> **Text block**:
◆ ◆ ◆

Time to Demand Answers

This fall, we will observe the 5th anniversary of 2,819 people killed on September 11, 2001 in the worst terrorist attack on American soil.

We will hear speeches from our political leaders about how we need to be ever vigilant in protecting our democracy against the forces of evil that hate our way of life. The calls to remember those who died on 9/11 will be combined with pleas to support those who continue to die daily in Iraq and elsewhere in furtherance of our country's war on terror.

What we won't hear from our elected officials is an honest assessment of whether the US has taken the right road in response to 9/11. Peace activists, starting with the War Resisters League and the Green Party on the day of 9/11, called for the attacks to be treated as a crime, not a declaration of war. Peace activists called for the US to use the sympathy generated by the attacks to seek a global common agenda focused more of raising up the standard of living and security for all, rather than pursuing an America-first agenda through Free Trade / World Trade Organization economic domination and use of military force. President Bush and Congress chose instead the "war on terror".

President Bush will undoubtedly tell us that his "war on terror" has been a success – since there has not been a major terrorist attack in the US since then. He will probably forget to mention that the number of terrorist attacks worldwide against the US and our allies have increased since 9/11 – and that every day of course terrorists attempt to kill Americans in Iraq. And we will gloss over the fact that he is not managed to capture bin Laden.

Some of the media may remind us that the major impact of the new Homeland Security Committee was to emasculate FEMA to the point that it stood by watching as New Orleans and the Gulf Coast was devastated. And that it created a nifty color-coding scheme to enable terrorists to quickly identify the security level of American forces.

Our "war on terror" has isolated the US politically in the world; has fueled a massive increase in an already bloated military budget, leading to massive war profiteering, an increased federal budget deficit and a cutback in many domestic programs; led us to invade Iraq, which had nothing to do with 9/11, miring us in a civil war which is much worse than most Americans realize; led to the curtailment of civil liberties at home, including the increased harassments of Muslims and others of Middle East descent; and expanded the specter of Big Brother with a significant increase in domestic spying and surveillance.

◆ ◆ ◆

> **Dataset section**:

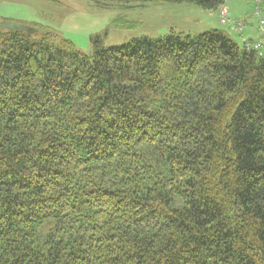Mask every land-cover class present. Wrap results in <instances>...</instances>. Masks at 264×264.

◆ ◆ ◆

> **Exercise 1**: Repeat the stretch of the 9/11 anniversary essay from "Some of the" through "of American forces.", word for word.
> **Exercise 2**: Decide whether each statement agrees with the 9/11 anniversary essay, answering yes or no and quoting the words that decide it: (a) the War Resisters League and the Green Party called for the attacks to be treated as a crime; (b) the essay puts the number of people killed on September 11, 2001 at 3,000; (c) the essay says Iraq was connected to 9/11.

> **Worked answer 1**:
Some of the media may remind us that the major impact of the new Homeland Security Committee was to emasculate FEMA to the point that it stood by watching as New Orleans and the Gulf Coast was devastated. And that it created a nifty color-coding scheme to enable terrorists to quickly identify the security level of American forces.

> **Worked answer 2**:
(a) Yes: "Peace activists, starting with the War Resisters League and the Green Party on the day of 9/11, called for the attacks to be treated as a crime, not a declaration of war."
(b) No: "2,819 people killed on September 11, 2001"
(c) No: "led us to invade Iraq, which had nothing to do with 9/11"